Presidential candidates, take note: Any ambitious plans to increase spending or cut taxes must account for the fact that our nation's budget is on an unsustainable path.
This timely warning comes from long-term projections released by the Congressional Budget Office, courtesy of the Concord Coalition.
"With the debt already projected to rise sharply in the coming decade, elected officials in Washington can't afford to become complacent about fiscal policy," said Robert L. Bixby, Concord's executive director. "The last thing they should be doing is pursuing new policies without credible plans to pay for them. Even that low standard of fiscal responsibility still leaves the debt on an unsustainable path."
The federal debt held by the public currently amounts to 78 percent of the gross domestic product (GDP), its highest level since shortly after World War II. Under current law, CBO projects that figure would rise to over 100 percent of GDP in 15 years and 144 percent by 2049.
This projection also assumes many of the recent income tax cuts will expire after 2025 and that appropriations spending is cut well below levels recently approved. Without those assumptions, the long-term outlook would be much worse, with debt rising to 219 percent of GDP by 2049.
The report warns, "The prospect of such high and rising debt poses substantial risks for the nation and presents policymakers with significant challenges."
Such high levels of public debt would reduce national savings and income, hurt economic growth, increase interest costs for businesses and the government itself, put increasing pressure on important federal programs, and limit the nation's ability to respond to new and unforeseen challenges.
The magnitude of the problem can be illustrated by CBO's estimate for what it would take to stabilize the level of debt over the next 30 years. To reach the same level of debt (78 percent of GDP) in 2049 as we have now, it would require a cut in spending, an increase in revenue, or some combination of those totaling 1.8 percent of GDP every year beginning in 2020. This would be about $400 billion of deficit reduction in that first year, an amount roughly the size of federal Medicaid spending and about 35 percent more than the government takes in through the entire corporate income tax.
The Long-Term Outlook not only shows the magnitude of the problem and the urgency for action, but it also provides a roadmap for the key issues policymakers must confront if they want to achieve better results.
Those factors include the aging U.S. population and rising health care costs. The government must spend more each year just to maintain current service levels for more beneficiaries of programs like Social Security and Medicare.
At the same time, health care costs grow more quickly than the economy. Tax collection will not keep pace with spending growth as the working-age population shrinks relative to the retiree population.
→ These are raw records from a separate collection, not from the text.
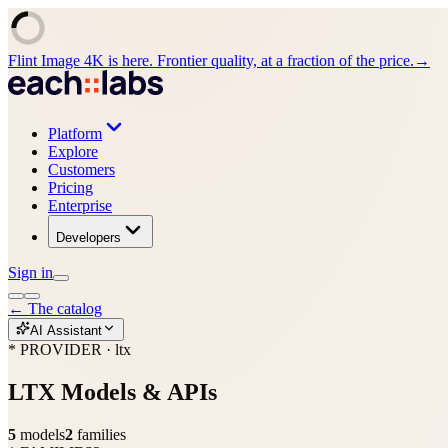
Flint Image 4K is here. Frontier quality, at a fraction of the price.
→
Platform
Explore
Customers
Pricing
Enterprise
Developers
Sign in
←
The catalog
AI Assistant
* PROVIDER · ltx
LTX
Models & APIs
5
models
2
families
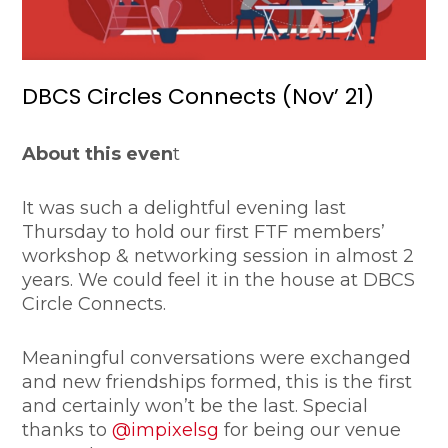
DBCS Circles Connects (Nov’ 21)
About this even
t
It was such a delightful evening last
Thursday to hold our first FTF members’
workshop & networking session in almost 2
years. We could feel it in the house at DBCS
Circle Connects.
Meaningful conversations were exchanged
and new friendships formed, this is the first
and certainly won’t be the last. Special
thanks to
@impixelsg
for being our venue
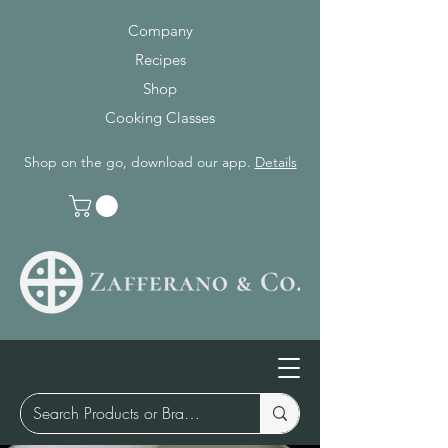
Company
Recipes
Shop
Cooking Classes
Shop on the go, download our app.
Details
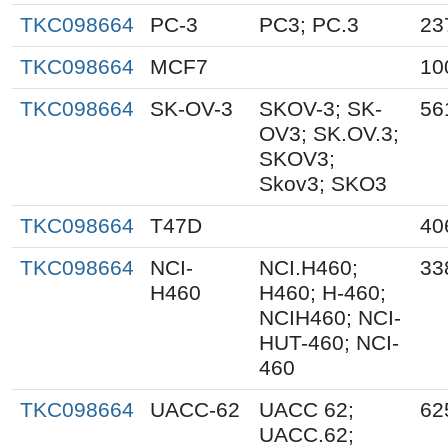
TKC098664
PC-3
PC3; PC.3
23
TKC098664
MCF7
10
TKC098664
SK-OV-3
SKOV-3; SK-
56
OV3; SK.OV.3;
SKOV3;
Skov3; SKO3
TKC098664
T47D
40
TKC098664
NCI-
NCI.H460;
33
H460
H460; H-460;
NCIH460; NCI-
HUT-460; NCI-
460
TKC098664
UACC-62
UACC 62;
62
UACC.62;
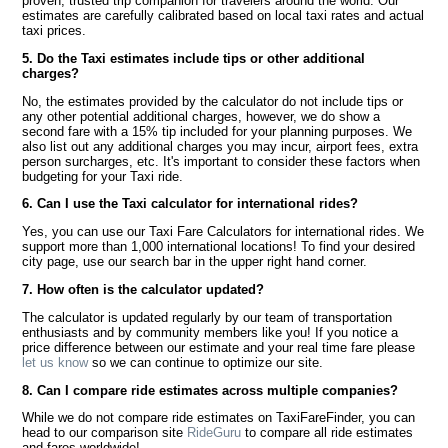
proven, trusted trip companion for travelers around the world. Our
estimates are carefully calibrated based on local taxi rates and actual
taxi prices.
5. Do the Taxi estimates include tips or other additional
charges?
No, the estimates provided by the calculator do not include tips or
any other potential additional charges, however, we do show a
second fare with a 15% tip included for your planning purposes. We
also list out any additional charges you may incur, airport fees, extra
person surcharges, etc. It's important to consider these factors when
budgeting for your Taxi ride.
6. Can I use the Taxi calculator for international rides?
Yes, you can use our Taxi Fare Calculators for international rides. We
support more than 1,000 international locations! To find your desired
city page, use our search bar in the upper right hand corner.
7. How often is the calculator updated?
The calculator is updated regularly by our team of transportation
enthusiasts and by community members like you! If you notice a
price difference between our estimate and your real time fare please
let us know
so we can continue to optimize our site.
8. Can I compare ride estimates across multiple companies?
While we do not compare ride estimates on TaxiFareFinder, you can
head to our comparison site
RideGuru
to compare all ride estimates
and fares worldwide!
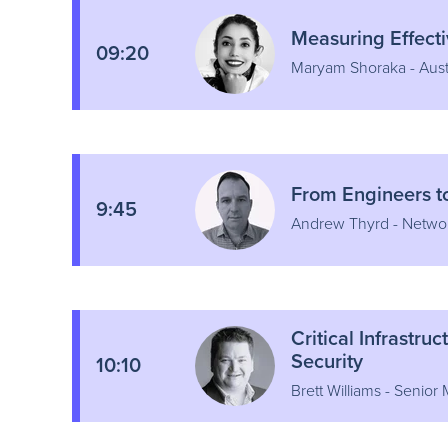
Measuring Effect
09:20
Maryam Shoraka - Aust
From Engineers t
9:45
Andrew Thyrd - Netwo
Critical Infrastr
Security
10:10
Brett Williams - Senior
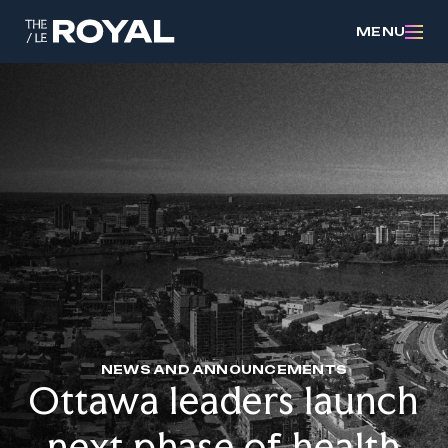
MENU
NEWS AND ANNOUNCEMENTS
Ottawa leaders launch
next phase of health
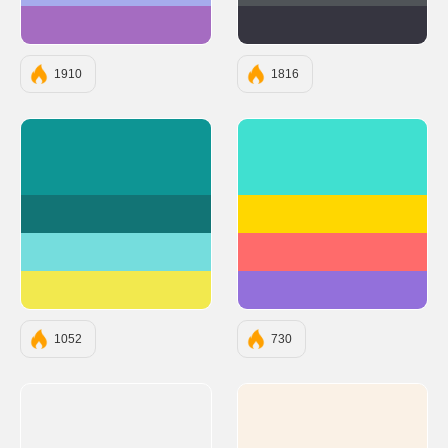
#A56CC1
#363540
1910
1816
#0E9594
#40E0D0
#127475
#FFD700
#75DDDD
#FF6B6B
#F2E94E
#9370DB
1052
730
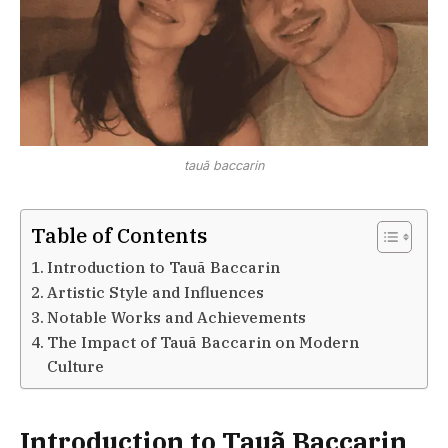
tauã baccarin
Table of Contents
Introduction to Tauã Baccarin
Artistic Style and Influences
Notable Works and Achievements
The Impact of Tauã Baccarin on Modern
Culture
Introduction to Tauã Baccarin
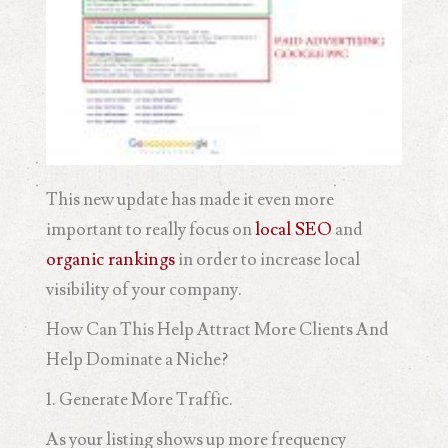
This new update has made it even more
important to really focus on
local SEO
and
organic rankings
in order to increase local
visibility of your company.
How Can This Help Attract More Clients And
Help Dominate a Niche?
1. Generate More Traffic.
As your listing shows up more frequency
Demographic change also contributes to lower economic growth projections, which are driven by slower growth in the labor force and stagnant productivity. Over the coming decades, CBO projects labor force growth will be less than one-third of the past 50-year average as baby boomers retire, and productivity growth will be slightly below its average since 1950.
This means that achieving growth anywhere near past levels will require new policies that increase the size of the labor force and improve productivity.
Stronger economic growth would not be enough on its own to solve our long-term budget challenge but it would help.
"The CBO's new long-term projections are yet another reminder that the United States must pursue broad budget reforms to protect its future, including its economic strength and its position of global leadership," Bixby says.
Bixby added: "We must deal with the key drivers of future deficits. Current budget discussions focused only on annual appropriations levels-a part of the budget the CBO report shows is not projected to grow relative to the economy-are far too limited."
The Concord Coalition just released an issue guide for the 2020 presidential campaign focused on the long term challenges posed by the growing debt. The guide is intended to help voters ask how the candidates plan to put the nation on a more responsible fiscal path and to find out whether their plans are based on factual analysis.
"Those who seek the presidency next year or any other federal office should review these new projections carefully and tell the public-as specifically as possible-what they would do to put the budget on a more responsible course," Bixby said.